Abbiamo davvero bisogno di shoegaze del genere? Un disco derivativo, i cui debiti sono evidenti e le innovazioni scarsissime. Un disco oltretutto ispirato in maniera esplicita ai My Bloody Valentine, gruppo sostanzialmente imbattibile nei cuori di quelli che amano guardarsi le scarpe e stordirsi le orecchie con feedback e distorsioni. Alcuni hanno ritenuto evitabile il ritorno di Kevin Shields con "m b v"  nel 2013. Figuriamoci cosa potrebbero dire su questi quattro giapponesi che  debuttarono nel 2011 proprio con Crystallize e che, per quanto ne sappiamo, potrebbero aver ascoltato solo tre o quattro dischi in tutta la loro vita oltre a Loveless.

Potremmo definirlo un disco inutile senza problemi. Nella sua inutilità, tuttavia, Crystallize è un disco davvero carino. I Tokyo Shoegazer, nome tanto kitsch quanto azzeccato, mostrano di aver imparato benissimo la lezione delle maximae auctoritates dello shoegaze e confezionano sette canzoni che, tra imitazioni pedisseque, vortici noise e momenti più orecchiabili, non annoia l'ascoltatore nostalgico attento anche alla novità.
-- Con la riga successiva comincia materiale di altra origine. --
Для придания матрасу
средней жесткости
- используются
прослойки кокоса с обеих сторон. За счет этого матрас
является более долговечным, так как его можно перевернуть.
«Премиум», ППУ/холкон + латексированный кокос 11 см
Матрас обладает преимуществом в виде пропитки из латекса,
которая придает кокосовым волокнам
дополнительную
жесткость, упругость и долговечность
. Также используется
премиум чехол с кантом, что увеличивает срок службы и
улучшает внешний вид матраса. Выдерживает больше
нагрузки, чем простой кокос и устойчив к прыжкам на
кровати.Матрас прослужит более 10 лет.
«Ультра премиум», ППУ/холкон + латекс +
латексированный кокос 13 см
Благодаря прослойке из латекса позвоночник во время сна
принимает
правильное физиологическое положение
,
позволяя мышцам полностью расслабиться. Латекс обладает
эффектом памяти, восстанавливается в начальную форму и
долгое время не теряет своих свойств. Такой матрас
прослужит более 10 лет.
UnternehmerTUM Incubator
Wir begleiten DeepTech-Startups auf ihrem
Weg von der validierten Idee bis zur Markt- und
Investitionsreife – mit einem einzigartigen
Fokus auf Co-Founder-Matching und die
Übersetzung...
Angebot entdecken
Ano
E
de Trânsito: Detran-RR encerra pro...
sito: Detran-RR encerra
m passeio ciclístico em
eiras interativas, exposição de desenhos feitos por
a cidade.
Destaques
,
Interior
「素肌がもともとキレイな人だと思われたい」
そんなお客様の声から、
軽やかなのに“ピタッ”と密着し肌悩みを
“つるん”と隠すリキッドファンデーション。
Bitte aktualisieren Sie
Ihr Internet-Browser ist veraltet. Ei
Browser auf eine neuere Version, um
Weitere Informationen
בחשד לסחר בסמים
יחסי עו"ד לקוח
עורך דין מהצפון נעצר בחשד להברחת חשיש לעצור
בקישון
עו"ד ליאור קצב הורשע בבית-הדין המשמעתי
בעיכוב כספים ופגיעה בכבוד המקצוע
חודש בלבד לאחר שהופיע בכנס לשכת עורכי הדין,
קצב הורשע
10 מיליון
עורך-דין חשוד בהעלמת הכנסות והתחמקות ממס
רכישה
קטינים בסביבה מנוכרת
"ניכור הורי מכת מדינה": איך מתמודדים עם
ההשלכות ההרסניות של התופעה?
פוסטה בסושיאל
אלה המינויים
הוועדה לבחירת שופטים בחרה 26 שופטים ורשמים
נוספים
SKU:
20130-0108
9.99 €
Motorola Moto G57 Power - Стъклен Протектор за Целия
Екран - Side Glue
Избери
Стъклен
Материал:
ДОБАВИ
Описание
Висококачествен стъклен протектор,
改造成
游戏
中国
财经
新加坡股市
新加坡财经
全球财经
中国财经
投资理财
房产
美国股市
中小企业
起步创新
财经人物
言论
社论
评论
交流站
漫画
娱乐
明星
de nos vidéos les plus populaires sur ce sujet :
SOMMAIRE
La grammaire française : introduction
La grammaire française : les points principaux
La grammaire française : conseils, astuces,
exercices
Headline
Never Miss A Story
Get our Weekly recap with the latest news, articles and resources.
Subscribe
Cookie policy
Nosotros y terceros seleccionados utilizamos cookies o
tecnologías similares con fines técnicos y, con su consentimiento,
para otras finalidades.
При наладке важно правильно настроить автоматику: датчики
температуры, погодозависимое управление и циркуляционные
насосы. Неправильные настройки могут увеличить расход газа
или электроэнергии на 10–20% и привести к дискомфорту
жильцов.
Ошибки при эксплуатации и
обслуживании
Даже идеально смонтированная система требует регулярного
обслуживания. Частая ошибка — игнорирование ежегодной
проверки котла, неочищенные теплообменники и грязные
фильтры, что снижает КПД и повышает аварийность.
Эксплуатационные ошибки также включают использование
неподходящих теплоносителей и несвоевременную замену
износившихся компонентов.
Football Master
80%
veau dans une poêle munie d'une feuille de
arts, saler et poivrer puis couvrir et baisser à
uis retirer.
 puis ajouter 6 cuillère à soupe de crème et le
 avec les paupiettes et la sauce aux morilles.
A questo disco è seguito, nel 2013, anche il buon Turnaround, accompagnato purtroppo dallo scioglimento del gruppo. In soli tre anni di carriera i Tokyo Shoegazer hanno comunque saputo confezionare un disco da consigliare (soltanto) agli amanti dello shoegaze più classico e derivativo.

Una nota a parte per la copertina: il disco meriterebbe solo per lei.